Rarely can government itself meet these conditions. Its job therefore, is mainly to enable the creation of wealth by others and ensuring through laws that the above conditions are nurtured. Its secondary role is to reduce social tensions, severe inequalities and imbalances through what Gordhan calls a “social wage” by redistributing wealth in such a way that it does not discourage wealth creation itself.

clip_image002The graphic illustrates how fully dependent government’s financing is on wealth creating cells such as companies. There are some others, such as user-pays services, and customs and excise duties which fall under spending taxes such as VAT and rates at local level. But companies, broadly defined to include professionals and the self-employed, are the primary wealth creating cells and in turn provide the bulk of government income. Loans cannot, or should not be viewed as income. Indeed, ultimately they become a cost burden.
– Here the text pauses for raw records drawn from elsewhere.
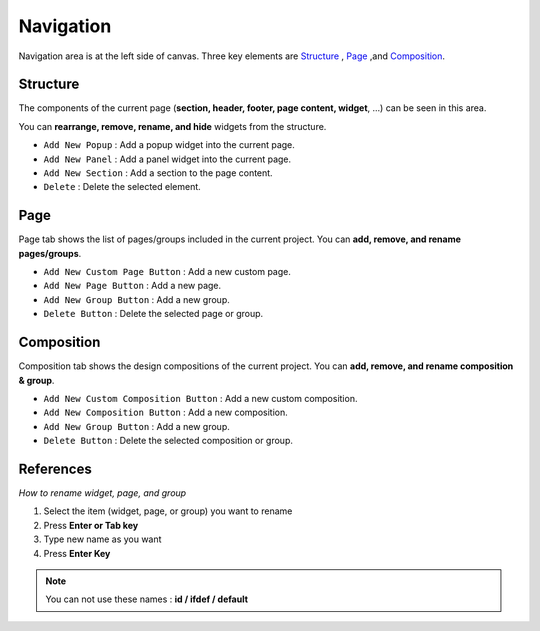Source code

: Navigation
==========

.. thumbnail:: resource/capture_window/basic_nav.png

Navigation area is at the left side of canvas. Three key elements are `Structure`_ , `Page`_ ,and `Composition`_.



Structure
---------

The components of the current page (**section, header, footer, page content, widget**, ...) can be seen in this area.

You can **rearrange, remove, rename, and hide** widgets from the structure.

* ``Add New Popup`` : Add a popup widget into the current page.
* ``Add New Panel`` : Add a panel widget into the current page.
* ``Add New Section`` : Add a section to the page content.
* ``Delete`` : Delete the selected element.


Page
-------

Page tab shows the list of pages/groups included in the current project. You can **add, remove, and rename pages/groups**.


* ``Add New Custom Page Button`` : Add a new custom page.
* ``Add New Page Button`` : Add a new page.
* ``Add New Group Button`` : Add a new group.
* ``Delete Button`` : Delete the selected page or group.



Composition
------------

Composition tab shows the design compositions of the current project. You can **add, remove, and rename composition & group**.

* ``Add New Custom Composition Button`` : Add a new custom composition.
* ``Add New Composition Button`` : Add a new composition.
* ``Add New Group Button`` : Add a new group.
* ``Delete Button`` : Delete the selected composition or group.



References
----------

*How to rename widget, page, and group*

1. Select the item (widget, page, or group) you want to rename
2. Press **Enter or Tab key**
3. Type new name as you want
4. Press **Enter Key**

.. note :: You can not use these names : **id / ifdef / default**
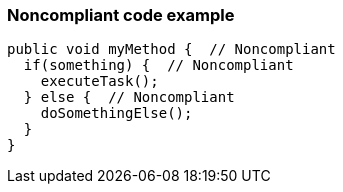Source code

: === Noncompliant code example

[source,text]
----
public void myMethod {  // Noncompliant
  if(something) {  // Noncompliant
    executeTask();
  } else {  // Noncompliant
    doSomethingElse();
  }
}
----
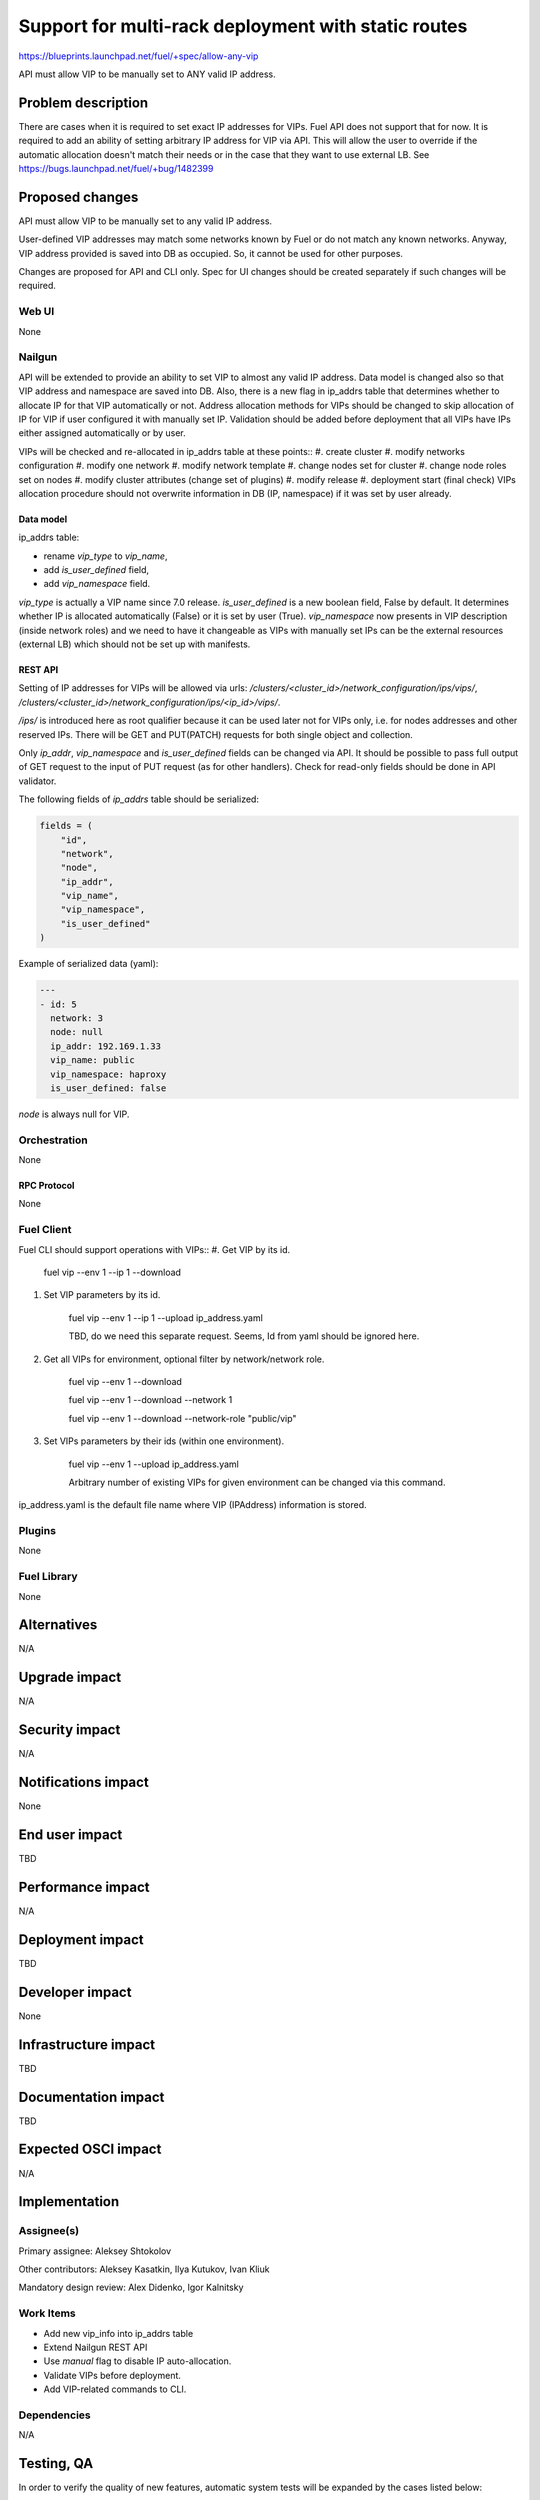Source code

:..
 This work is licensed under a Creative Commons Attribution 3.0 Unported
 License.

 http://creativecommons.org/licenses/by/3.0/legalcode

====================================================
Support for multi-rack deployment with static routes
====================================================

https://blueprints.launchpad.net/fuel/+spec/allow-any-vip

API must allow VIP to be manually set to ANY valid IP address.

--------------------
Problem description
--------------------

There are cases when it is required to set exact IP addresses for VIPs.
Fuel API does not support that for now. It is required to add an ability of
setting arbitrary IP address for VIP via API.
This will allow the user to override if the automatic allocation doesn't match
their needs or in the case that they want to use external LB.
See https://bugs.launchpad.net/fuel/+bug/1482399


----------------
Proposed changes
----------------

API must allow VIP to be manually set to any valid IP address.

User-defined VIP addresses may match some networks known by Fuel or do not
match any known networks. Anyway, VIP address provided is saved into DB as
occupied. So, it cannot be used for other purposes.

Changes are proposed for API and CLI only. Spec for UI changes should be
created separately if such changes will be required.

Web UI
======

None

Nailgun
=======

API will be extended to provide an ability to set VIP to almost any valid IP
address. Data model is changed also so that VIP address and namespace are saved
into DB. Also, there is a new flag in ip_addrs table that determines whether to
allocate IP for that VIP automatically or not. Address allocation methods for
VIPs should be changed to skip allocation of IP for VIP if user configured it
with manually set IP. Validation should be added before deployment that all
VIPs have IPs either assigned automatically or by user.

VIPs will be checked and re-allocated in ip_addrs table at these points::
#. create cluster
#. modify networks configuration
#. modify one network
#. modify network template
#. change nodes set for cluster
#. change node roles set on nodes
#. modify cluster attributes (change set of plugins)
#. modify release
#. deployment start (final check)
VIPs allocation procedure should not overwrite information in DB
(IP, namespace) if it was set by user already.

Data model
----------

ip_addrs table:

- rename `vip_type` to `vip_name`,
- add `is_user_defined` field,
- add `vip_namespace` field.

`vip_type` is actually a VIP name since 7.0 release.
`is_user_defined` is a new boolean field, False by default. It determines
whether IP is allocated automatically (False) or it is set by user (True).
`vip_namespace` now presents in VIP description (inside network roles) and we
need to have it changeable as VIPs with manually set IPs can be the external
resources (external LB) which should not be set up with manifests.

REST API
--------

Setting of IP addresses for VIPs will be allowed via urls:
`/clusters/<cluster_id>/network_configuration/ips/vips/`,
`/clusters/<cluster_id>/network_configuration/ips/<ip_id>/vips/`.

`/ips/` is introduced here as root qualifier because it can be used later not
for VIPs only, i.e. for nodes addresses and other reserved IPs.
There will be GET and PUT(PATCH) requests for both single object and
collection.

Only `ip_addr`, `vip_namespace` and `is_user_defined` fields can be changed via
API. It should be possible to pass full output of GET request to the input of
PUT request (as for other handlers). Check for read-only fields should be done
in API validator.

The following fields of `ip_addrs` table should be serialized:

.. code-block:: python

    fields = (
        "id",
        "network",
        "node",
        "ip_addr",
        "vip_name",
        "vip_namespace",
        "is_user_defined"
    )

Example of serialized data (yaml):

.. code-block:: yaml

  ---
  - id: 5
    network: 3
    node: null
    ip_addr: 192.169.1.33
    vip_name: public
    vip_namespace: haproxy
    is_user_defined: false

`node` is always null for VIP.

Orchestration
=============

None

RPC Protocol
------------

None

Fuel Client
===========

Fuel CLI should support operations with VIPs::
#. Get VIP by its id.

    fuel vip --env 1 --ip 1 --download

#. Set VIP parameters by its id.

    fuel vip --env 1 --ip 1 --upload ip_address.yaml

    TBD, do we need this separate request. Seems, Id from yaml should be
    ignored here.

#. Get all VIPs for environment, optional filter by network/network role.

    fuel vip --env 1 --download

    fuel vip --env 1 --download --network 1

    fuel vip --env 1 --download --network-role "public/vip"

#. Set VIPs parameters by their ids (within one environment).

    fuel vip --env 1 --upload ip_address.yaml

    Arbitrary number of existing VIPs for given environment can be changed via
    this command.

ip_address.yaml is the default file name where VIP (IPAddress) information is
stored.

Plugins
=======

None

Fuel Library
============

None

------------
Alternatives
------------

N/A

--------------
Upgrade impact
--------------

N/A

---------------
Security impact
---------------

N/A

--------------------
Notifications impact
--------------------

None

---------------
End user impact
---------------

TBD

------------------
Performance impact
------------------

N/A

-----------------
Deployment impact
-----------------

TBD

----------------
Developer impact
----------------

None

--------------------------------
Infrastructure impact
--------------------------------

TBD

--------------------
Documentation impact
--------------------

TBD

--------------------
Expected OSCI impact
--------------------

N/A

--------------
Implementation
--------------

Assignee(s)
===========

Primary assignee: Aleksey Shtokolov

Other contributors: Aleksey Kasatkin, Ilya Kutukov, Ivan Kliuk

Mandatory design review: Alex Didenko, Igor Kalnitsky


Work Items
==========

- Add new vip_info into ip_addrs table
- Extend Nailgun REST API
- Use `manual` flag to disable IP auto-allocation.
- Validate VIPs before deployment.
- Add VIP-related commands to CLI.


Dependencies
============

N/A

------------
Testing, QA
------------

In order to verify the quality of new features, automatic system tests will be
expanded by the cases listed below:

1. Part of IPs for VIPs are set manually inside env networks.

2. IP for VIP is set manually outside env networks.

Acceptance criteria
===================

It should be allowed to set user-defined IP for any VIP. This IP can even be
out of any environment's networks.

----------
References
----------

https://blueprints.launchpad.net/fuel/+spec/allow-any-vip
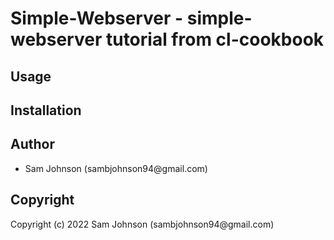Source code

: * Simple-Webserver  - simple-webserver tutorial from cl-cookbook

** Usage

** Installation

** Author

+ Sam Johnson (sambjohnson94@gmail.com)

** Copyright

Copyright (c) 2022 Sam Johnson (sambjohnson94@gmail.com)
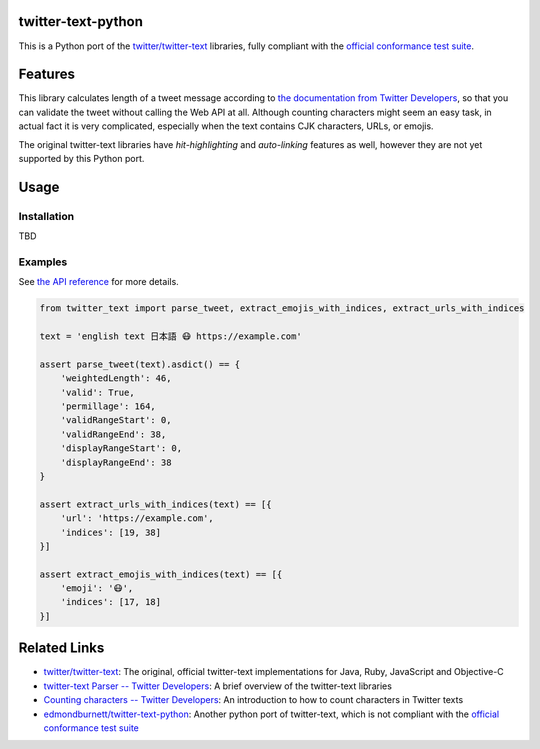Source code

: twitter-text-python
===================

.. image:: https://readthedocs.org/projects/twitter-text-python/badge/?version=latest
  :target: https://twitter-text-python.readthedocs.io/en/latest/?badge=latest
  :alt: Documentation Status

This is a Python port of the `twitter/twitter-text`_ libraries, fully compliant with the `official conformance test suite`_.


Features
========

This library calculates length of a tweet message according to `the documentation from Twitter Developers`_,
so that you can validate the tweet without calling the Web API at all.
Although counting characters might seem an easy task, in actual fact it is very complicated, especially when the text contains CJK characters, URLs, or emojis.

The original twitter-text libraries have *hit-highlighting* and *auto-linking* features as well,
however they are not yet supported by this Python port.


Usage
=====

Installation
------------

TBD


Examples
--------

See `the API reference <https://twitter-text-python.readthedocs.io/#module-twitter_text>`_ for more details.

.. code-block:: python

    from twitter_text import parse_tweet, extract_emojis_with_indices, extract_urls_with_indices

    text = 'english text 日本語 😷 https://example.com'

    assert parse_tweet(text).asdict() == {
        'weightedLength': 46,
        'valid': True,
        'permillage': 164,
        'validRangeStart': 0,
        'validRangeEnd': 38,
        'displayRangeStart': 0,
        'displayRangeEnd': 38
    }

    assert extract_urls_with_indices(text) == [{
        'url': 'https://example.com',
        'indices': [19, 38]
    }]

    assert extract_emojis_with_indices(text) == [{
        'emoji': '😷',
        'indices': [17, 18]
    }]


Related Links
=============

- `twitter/twitter-text`_: The original, official twitter-text implementations for Java, Ruby, JavaScript and Objective-C
- `twitter-text Parser -- Twitter Developers`_: A brief overview of the twitter-text libraries
- `Counting characters -- Twitter Developers`_: An introduction to how to count characters in Twitter texts
- `edmondburnett/twitter-text-python`_: Another python port of twitter-text, which is not compliant with the `official conformance test suite`_


.. _twitter/twitter-text: https://github.com/twitter/twitter-text
.. _edmondburnett/twitter-text-python: https://github.com/edmondburnett/twitter-text-python
.. _official conformance test suite: https://github.com/twitter/twitter-text/tree/master/conformance
.. _search-api: https://developer.twitter.com/en/docs/tweets/search/api-reference/get-search-tweets.html
.. _Counting characters -- Twitter Developers: https://developer.twitter.com/en/docs/basics/counting-characters.html
.. _the documentation from Twitter Developers: https://developer.twitter.com/en/docs/developer-utilities/twitter-text
.. _twitter-text Parser -- Twitter Developers: https://developer.twitter.com/en/docs/developer-utilities/twitter-text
In support of my opening statement that size of government as measured by the budget, does not seem to matter, we need only examine state expenditures in some relatively good performing economies such as Norway, Denmark, the Netherlands and Germany which are all between 40% and 50% -- well above South Africa’s less than 30% and still poorly performing economy.

The answer can be found in many other features of the South African economy, including restrictive laws. This is well beyond the scope of this article and is also a much covered subject in most of the media including Moneyweb over a number of years.

But focusing purely on the budget, and leaving out for this article, the all-important question of whether government is spending money on the right things, such as ostentatious presidential homes and arguably an excessively burdensome social wage, one of the most critical questions the Finance Minister has to contend with is the behaviour of those charged with spending state funds.

Corruption, maladministration and inefficiencies are a severe blight on state financing. Yes, it has received much attention before and is a favourite topic for investigative journalists. But we are understating its severely debilitating role. It goes far beyond the staggering estimated loss of R385bn at every level of government since 1994. It also goes far beyond neutering all laudable intentions in the budget, the severe tarnishing of its credibility and the escalating costs of policing these. The worst is the spread and on-going cultivation of corrupt behaviour which robs all of us of a fair deal not only with government but in all social and economic relationships.

This must be strangled at birth, and not only when the perpetrators are caught in the act which happens too seldom. Here government alone cannot be blamed. We forget too easily that corrupt relationships involve two parties – one invariably in the private sector. My questioning the immediate self-interest driver in business has often solicited the accusation of being naïve. But it’s the same kind of naiveté that exposes the king with no clothes, the elephant in the room and underpinned a question that brought down the mighty Enron.

And with this naiveté I question the easy acceptance of appointments to company and corporate boards based not only on B.E.E. considerations but on who they know rather than what they know. It only comes to our attention when it reaches outrageous levels such as those exposed by Barry Sergeant recently, but there’s a germ of corruption in many of our economic activities, from the lunch invitation to massive donations to political parties. It is very easy to defend these activities and relationships when one accepts the premise that the sole purpose of business is to maximise returns for its owners.

It becomes much more difficult to defend if the question is whether it is in the interest of the customer; more difficult still if it is in the interest of enhancing competition. And it becomes virtually impossible to defend in the interest of the broad public.